I don't know why but I went on taking trams with Ada Ida. The tram went a long way through the poor suburbs. The people on the tram were grey and wrinkly, as though all grimed with the same dust.

Ada Ida insists on passing remarks: 'Look what a nervous tic that man has. And look how much powder that old woman's put on.'

I found it all upsetting and I wanted her to stop. 'So? So?' I said. 'Everything real is rational.' But deep down I wasn't convinced.

I'm real and rational too, I thought, not accepting, thinking up plans, meaning to change everything. But to change everything you have to start from there, from the man with the nervous tic, the old woman with the powder, and not from plans. And from Ada Ida too who's still saying, 'Keep me company just till there.'

'It's our stop,' says Ada Ida, and we get off. 'Keep me company just till there, do you mind?'

'Everything real is rational, Ada Ida,' I tell her. 'Any more trams to catch?'

'No, I live round that corner.'

We were at the end of town. Iron castles rose behind factory walls; the wind waved scraps of smoke at the lighting conductors of the smokestacks. And there was a river tucked in with grass: the Dora.

I remembered a windy night by the Dora, years ago, when I walked along biting a girl's cheek. She had long, really fine hair and it kept getting between my teeth.
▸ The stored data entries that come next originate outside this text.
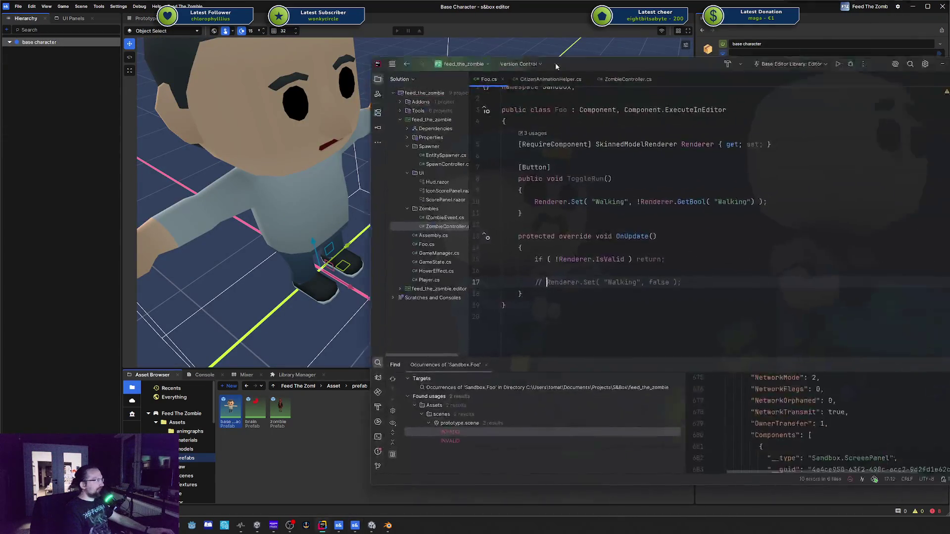
# Write a Renderer.ClearIk( "hand_right" ) call, then delete it so line 17 is empty
pyautogui.press('Return')
pyautogui.write('Ren')
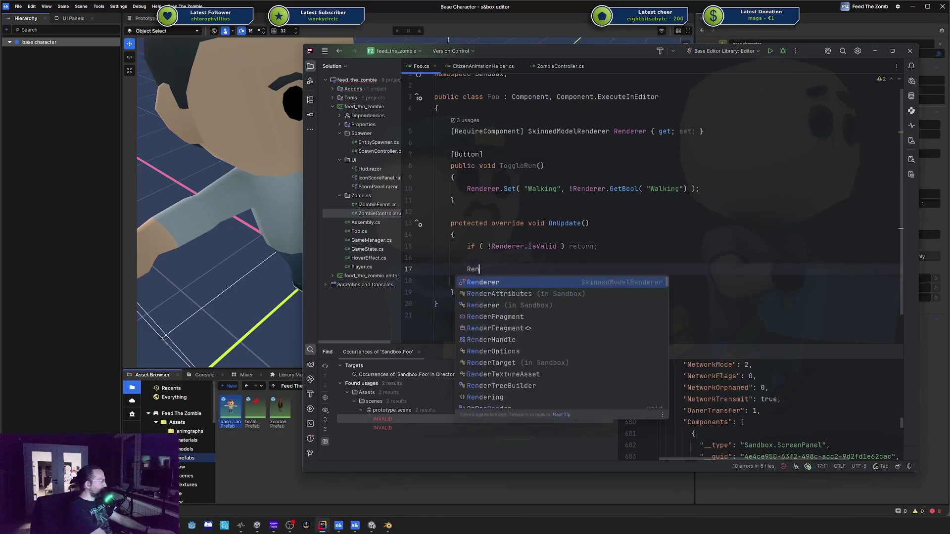
pyautogui.write('derer.ClearIk( "" );')
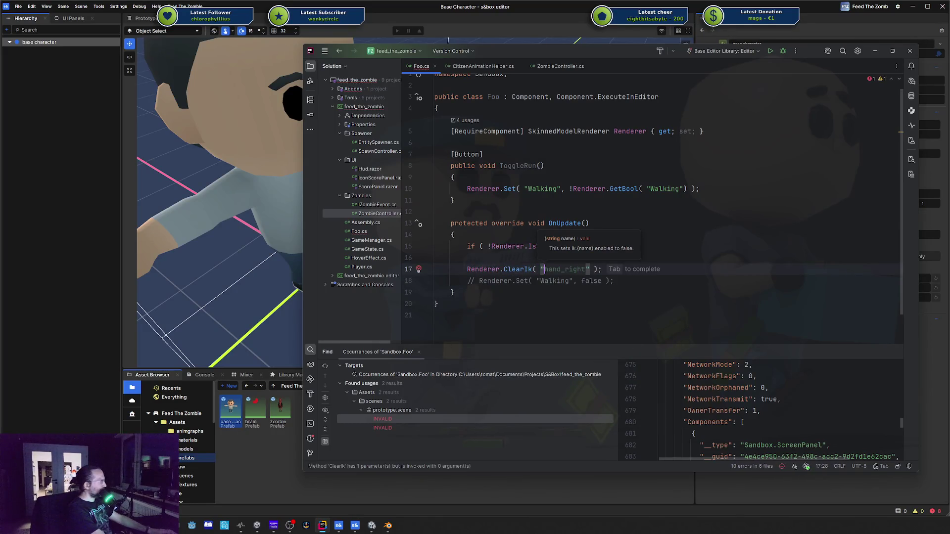
pyautogui.press('Tab')
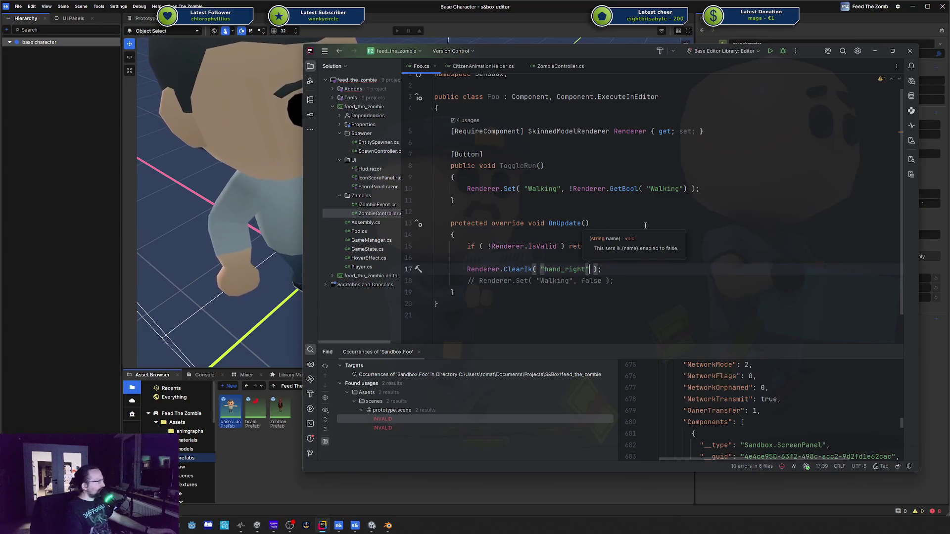
pyautogui.press('shift+Home')
pyautogui.press('BackSpace')
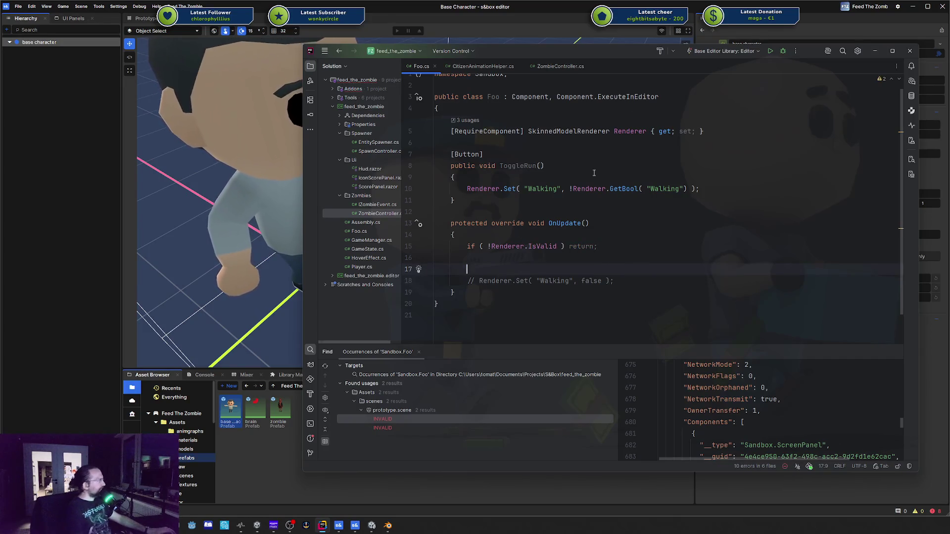
# In the Prototype scene, select and frame the base character, open its prefab, then return to Foo.cs
pyautogui.press('super+Right')
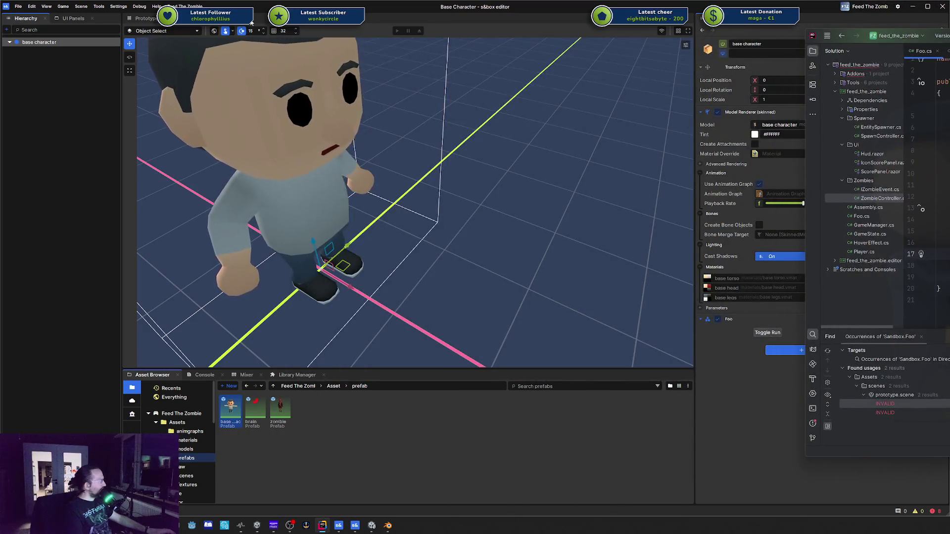
pyautogui.click(144, 18)
pyautogui.click(46, 152)
pyautogui.doubleClick(46, 154)
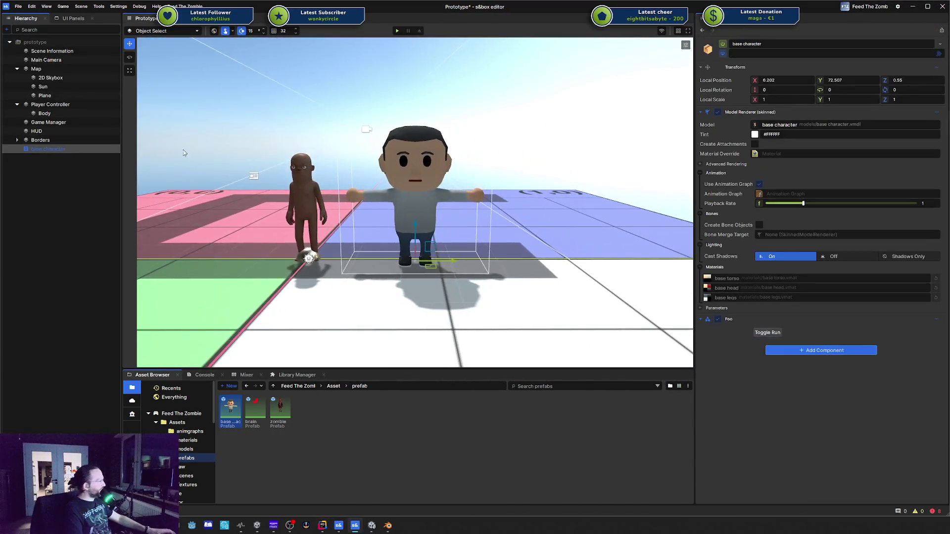
pyautogui.doubleClick(234, 412)
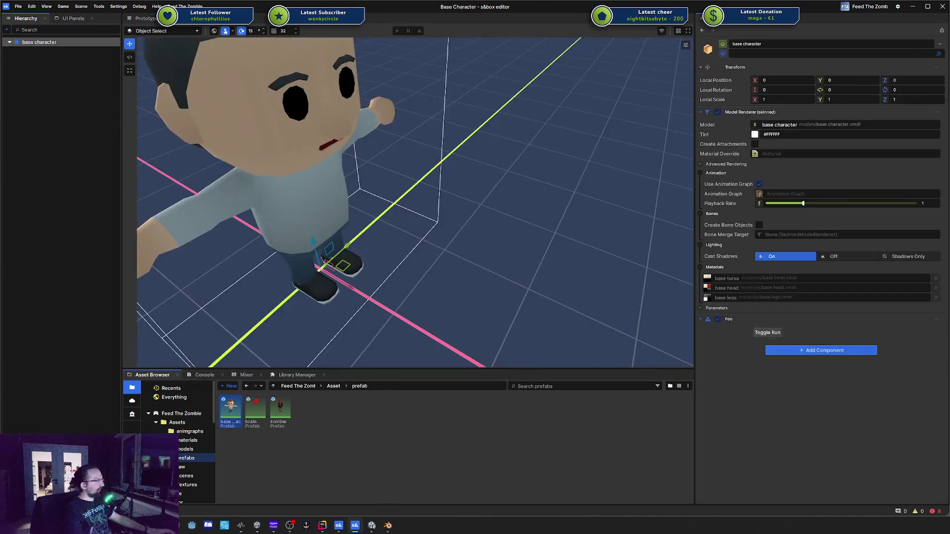
pyautogui.press('alt+Tab')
'Once,' I say, 'I bit a girl's cheek, here, in the wind. And I spat out hair. It's a marvellous story.'

'Here,' Ada Ida says, 'I've arrived.'

'It's a marvellous story,' I tell her, 'but it takes a while to tell.'

'I've arrived,' says Ada Ida. 'He must be home already.'

'He who?'

'I'm with this guy who works at RIV. He's fishing mad. He's filled the flat with fishing rods and artificial flies.'

'Everything real is rational,' I say. 'It was a marvellous story. Tell me what trams I have to get to get back.'

'The twenty-two, the seventeen, the sixteen,' she says. 'Every Sunday we go to the Sangone. The other day, a trout this big.'

'Are you singing in your mind?'

'No. Why?'

'Just asking. Twenty-two, twenty-seven, thirteen.'

'Twenty-two, seventeen, sixteen. He likes to fry the fish himself. There, I can smell it. It's him frying.'

'And the oil? Are your rations enough? Twenty-six, seventeen, sixteen.'

'We do swaps with a friend. Twenty-two, seventeen.'

'Twenty-two, seventeen, fourteen?'

'No: eight, fifteen, forty-one.'

'Right: I'm so forgetful. Everything is rational. Bye, Ada Ida.'

I get home after an hour in the wind, getting all the trams wrong and arguing by numbers with the drivers. I go in and there are peas and broken bits of plate in the passage, the fat secretary has locked herself in her room, she's screaming.